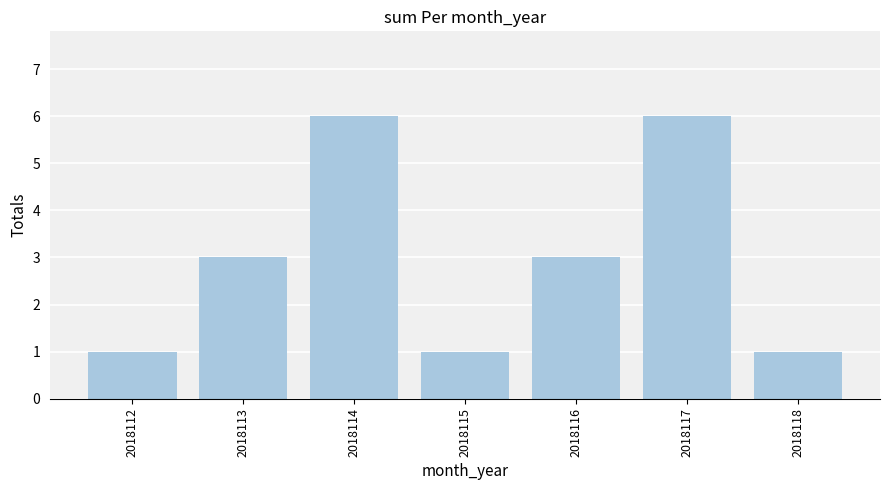

What is the change in value from 2018112 to 2018117?

+5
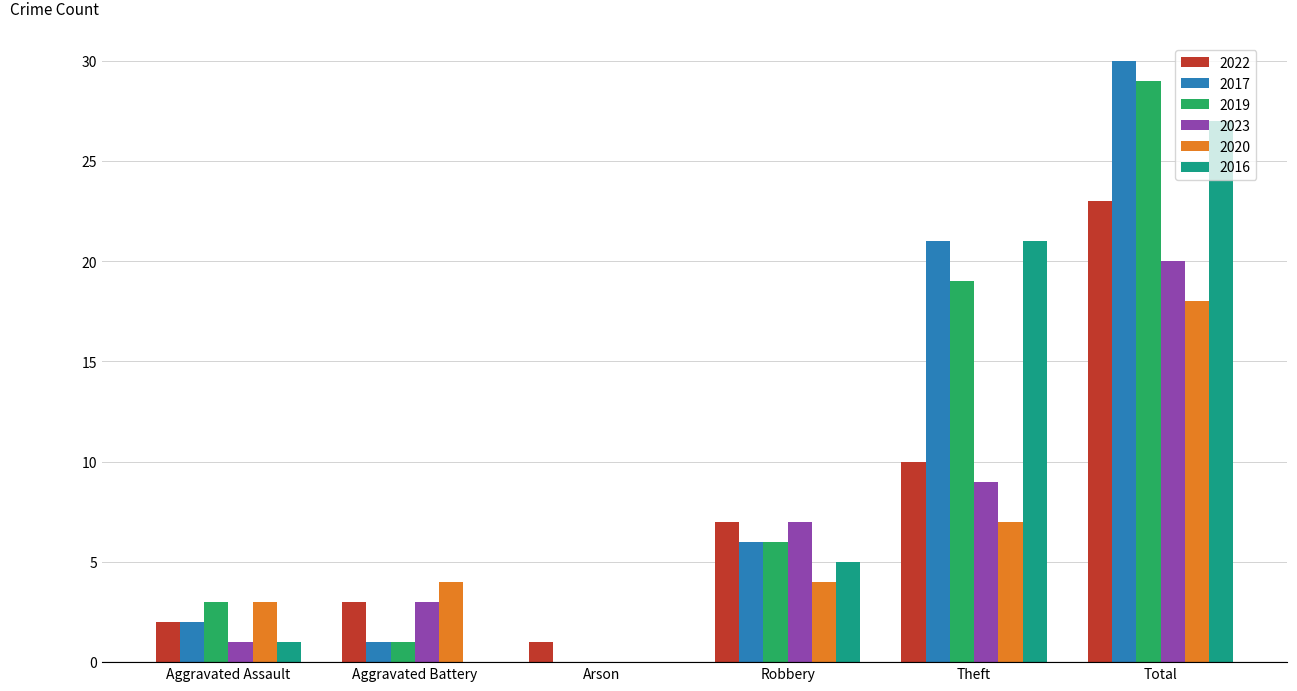

Which series has the largest total across all categories?

2017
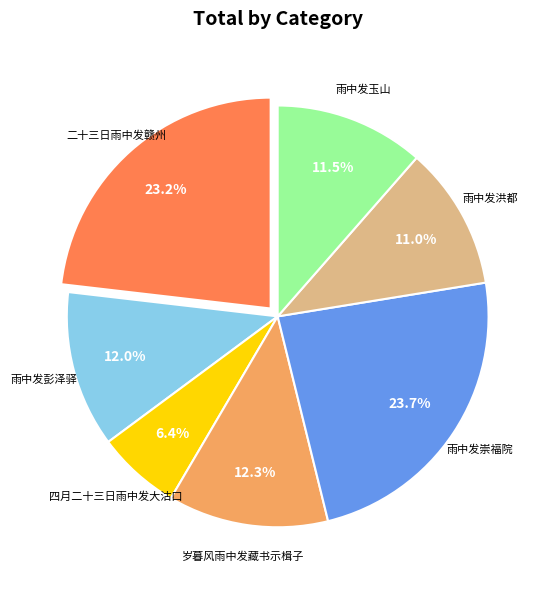

Is there any slice that represents more than half of the pie?

No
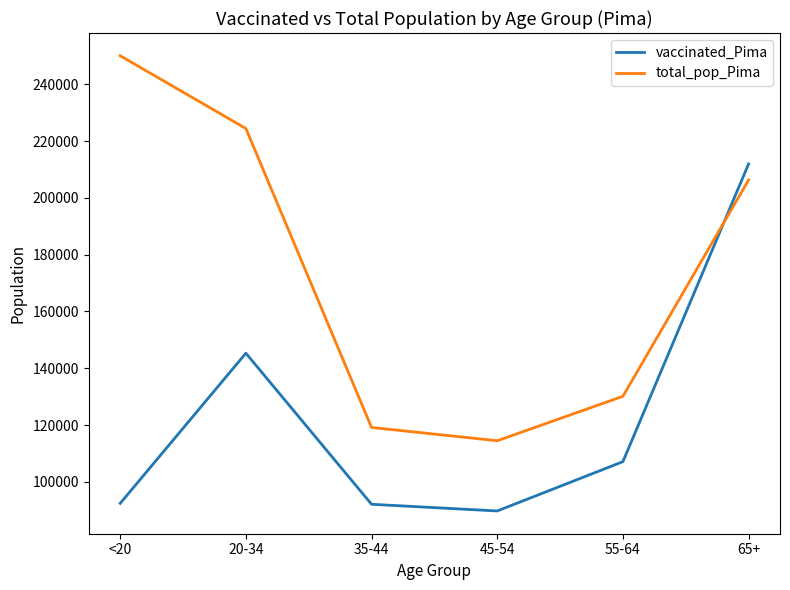

What is the approximate value of total_pop_Pima at 35-44, to the nearest 50?

119150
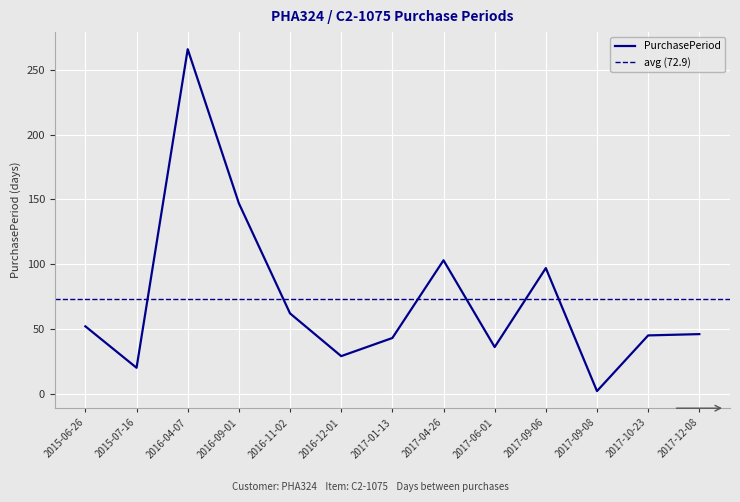

What is the value of the 9th point from the left?

36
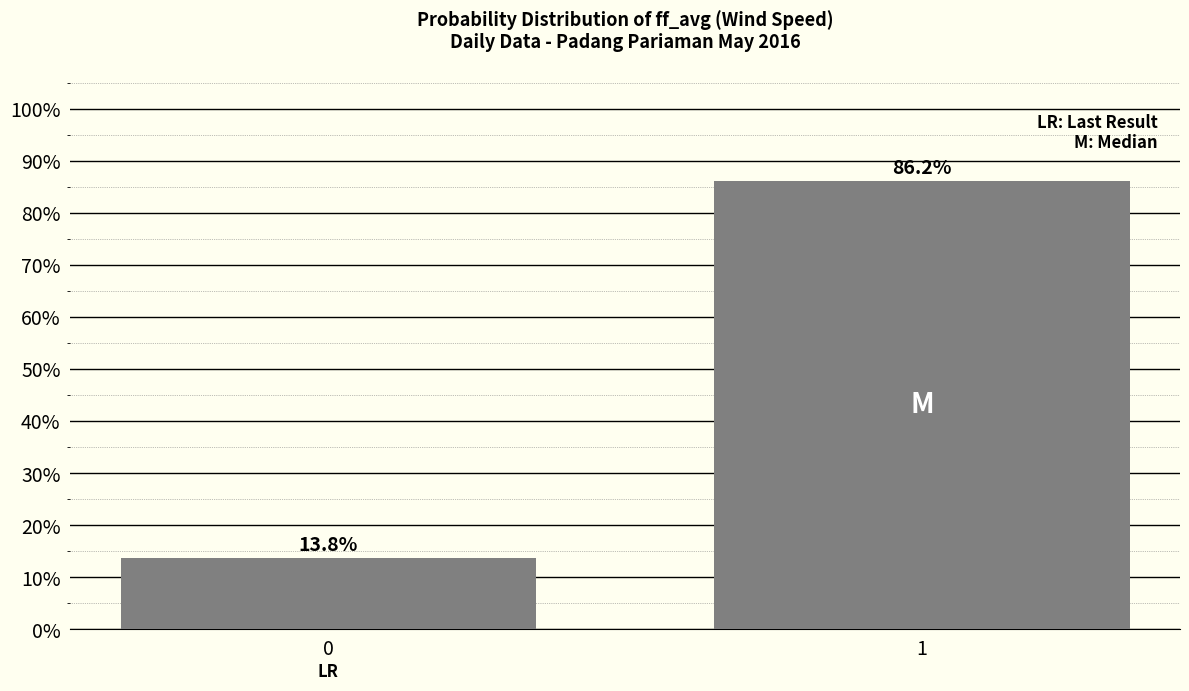

Are the bars horizontal?

No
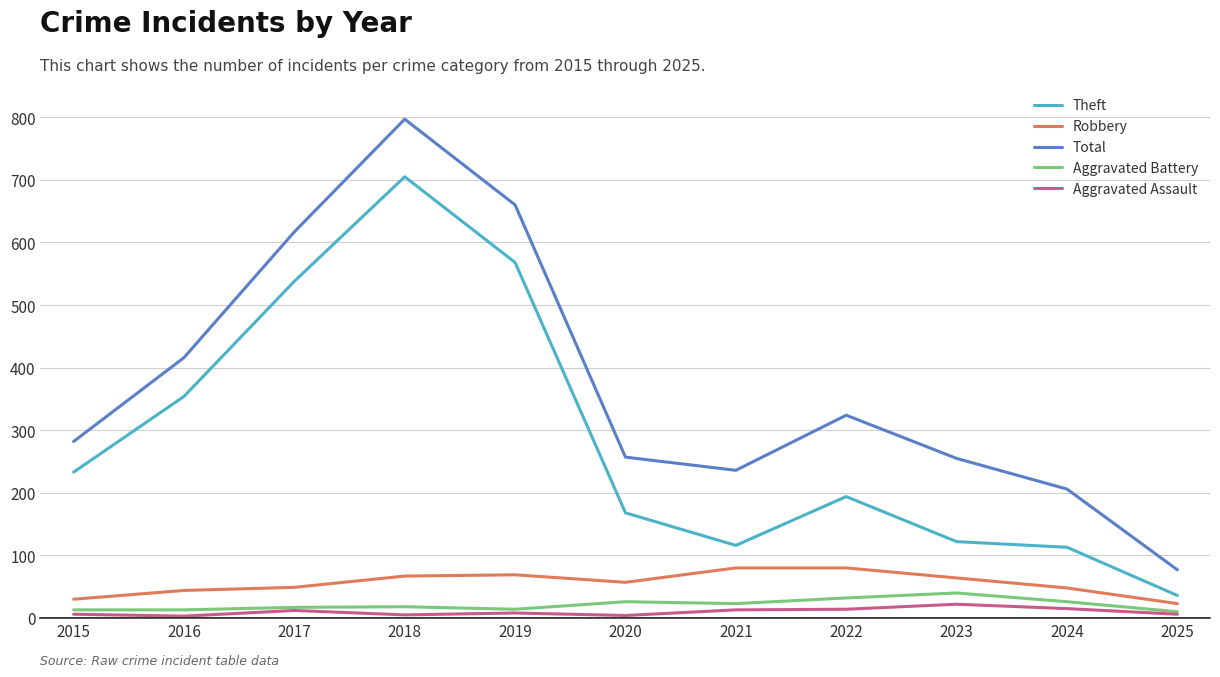

True or false: Total and Aggravated Battery intersect in this chart.

False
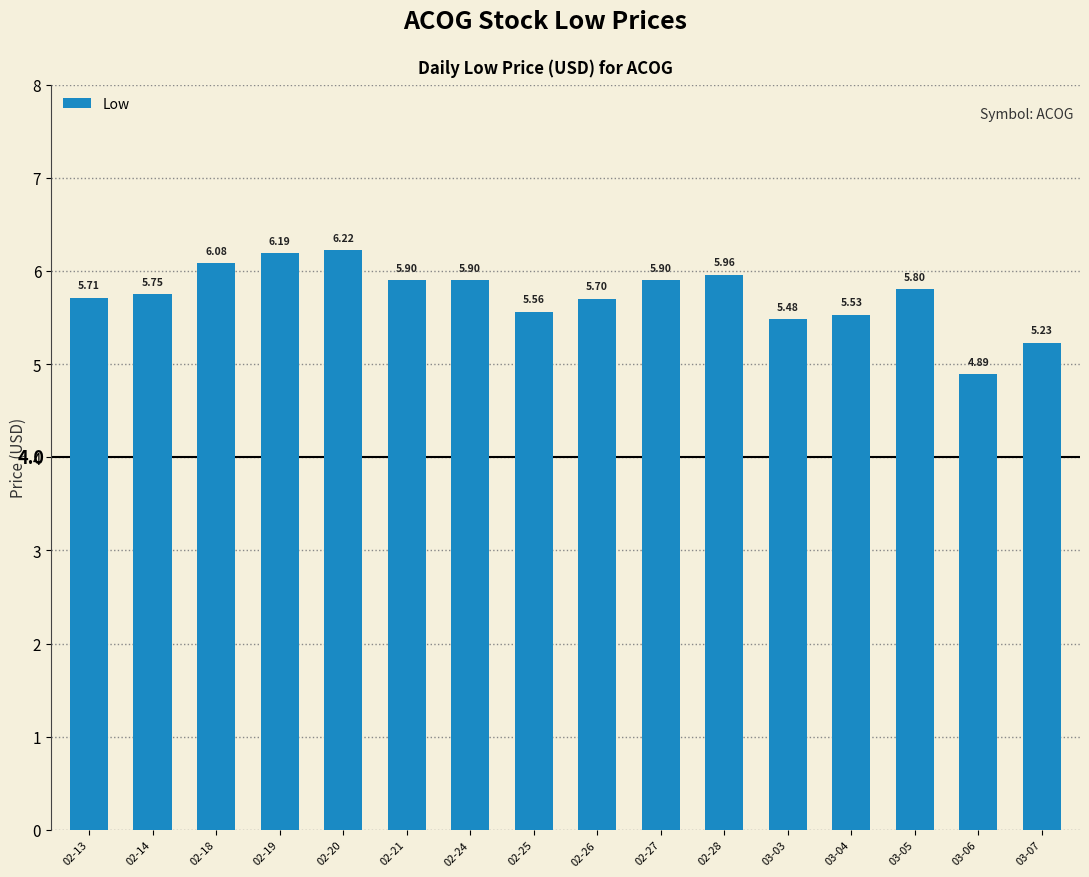

Which category has the highest value across all series?

02-20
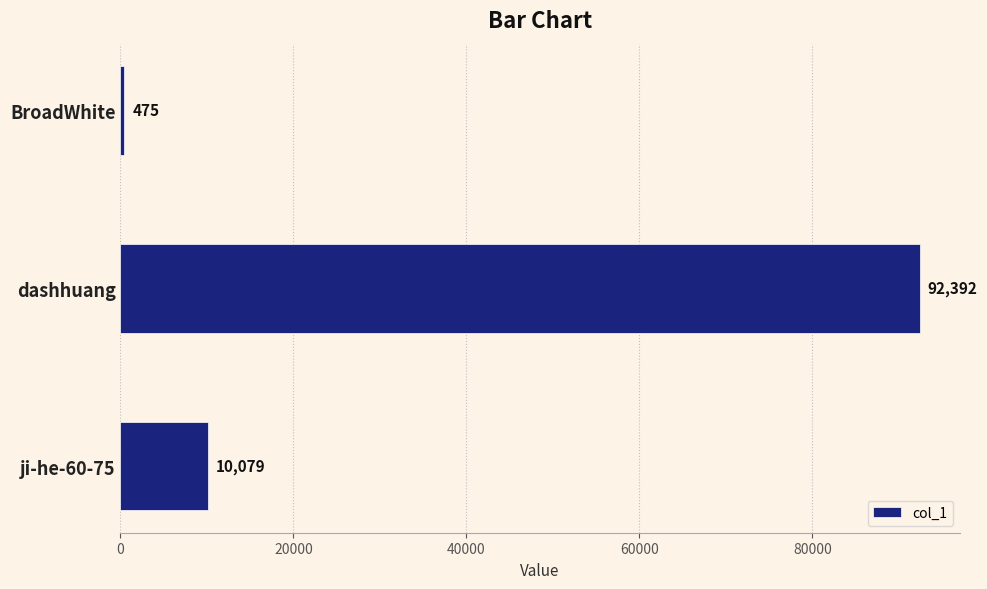

How many categories are shown in the chart?

3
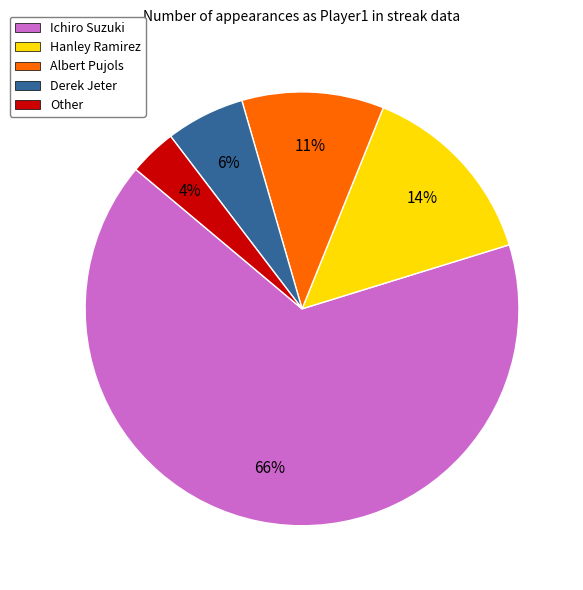

Do Hanley Ramirez and Derek Jeter together represent more than half of the pie?

No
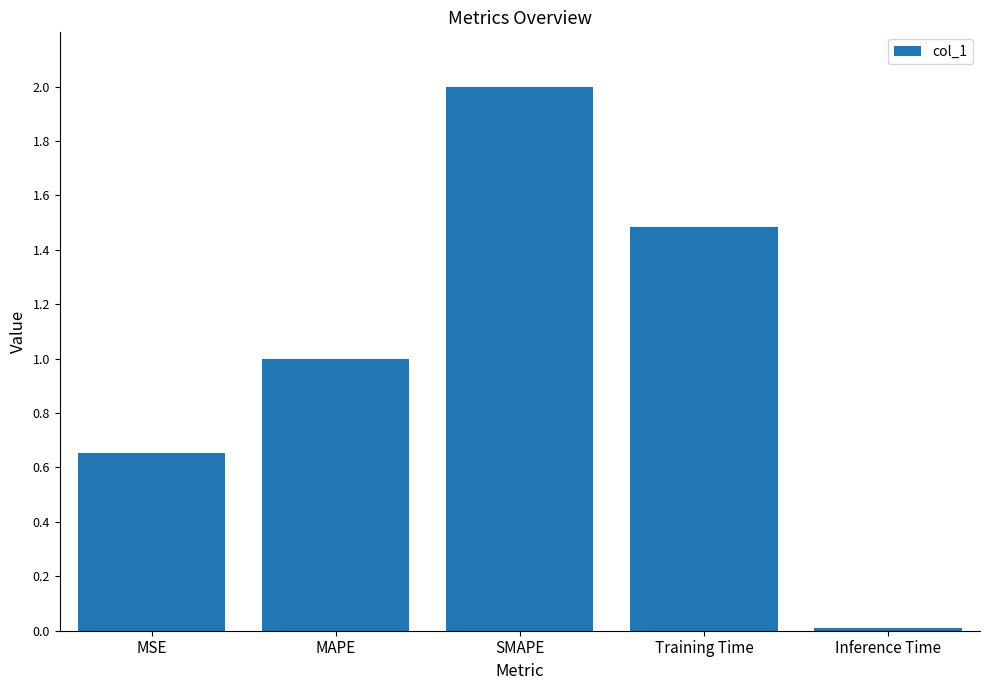

Between Inference Time and Training Time, which is larger?

Training Time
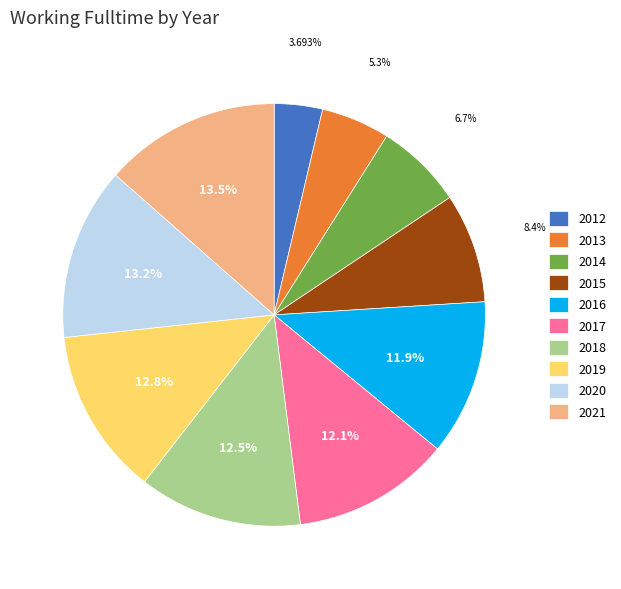

Which slice is the smallest?

2012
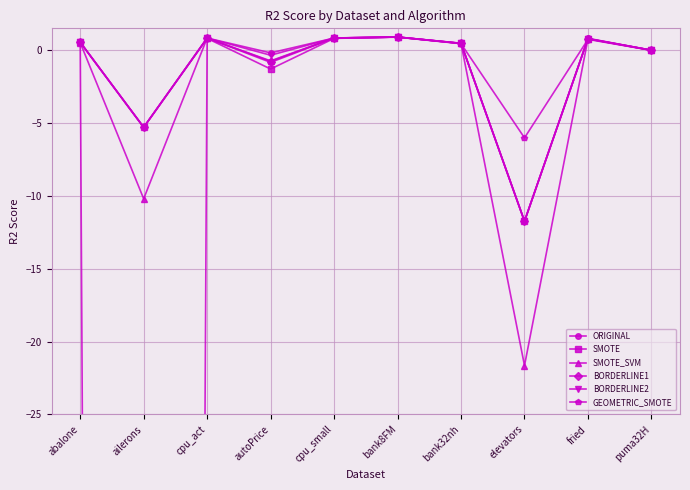

How many values in BORDERLINE1 are below zero?

4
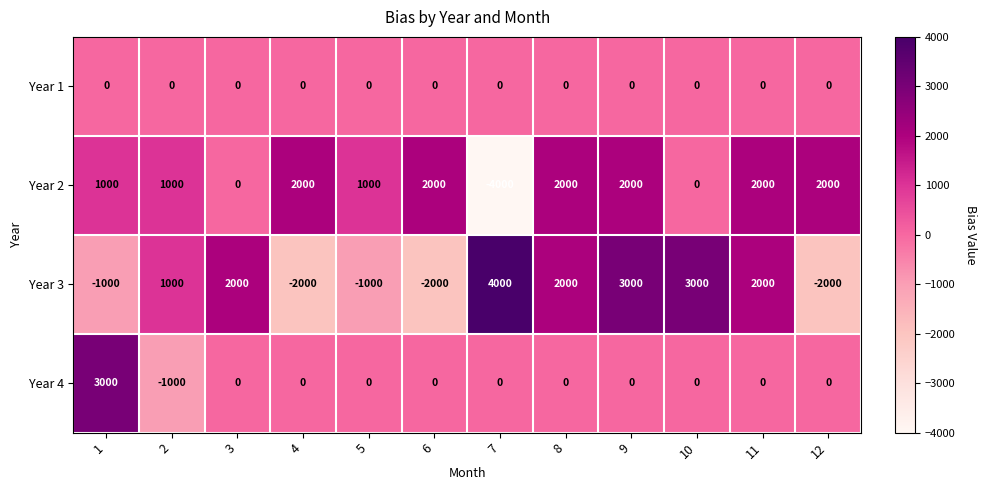

True or false: Year 4 has a value of -1941 at 3.

False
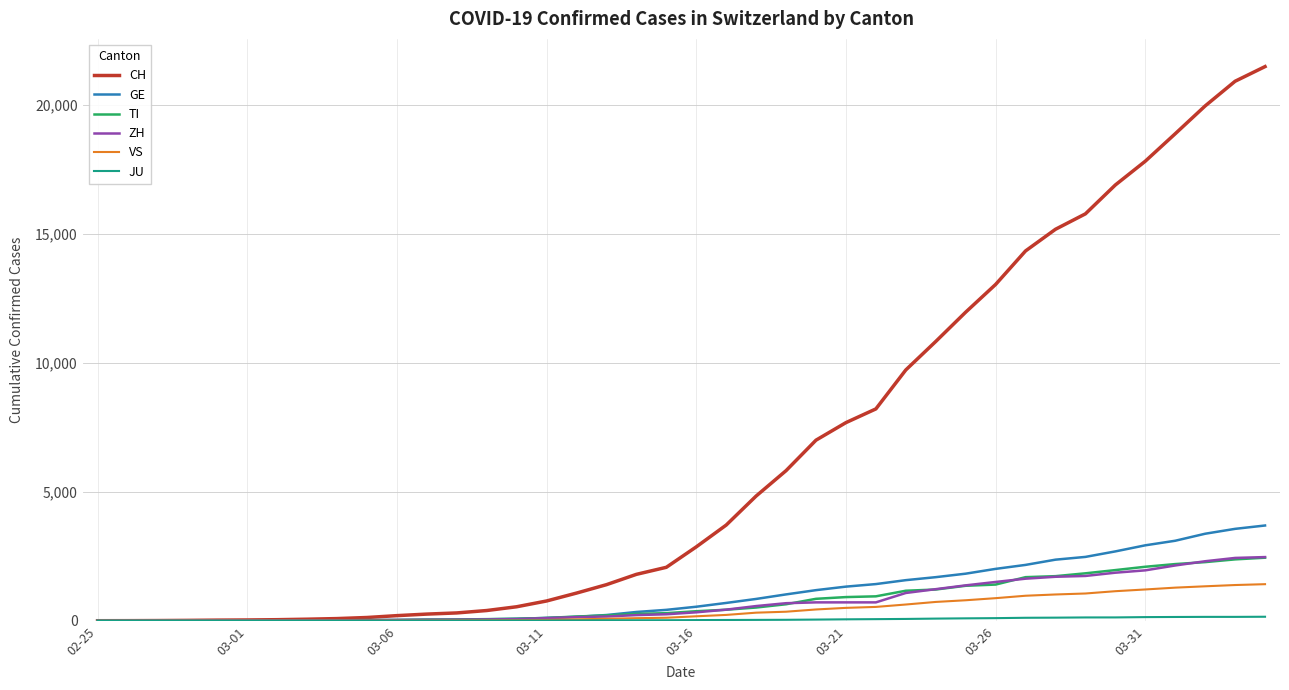

What is the difference between the second highest and minimum values in the ZH series?

2433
****************
### TASK INSTRUCTIONS
Locate every line in the entries above that contains the string "categories", and copy each of those lines.

### WRITTEN RESPONSE
Which series has the largest total across all categories?
How many categories are shown in the chart?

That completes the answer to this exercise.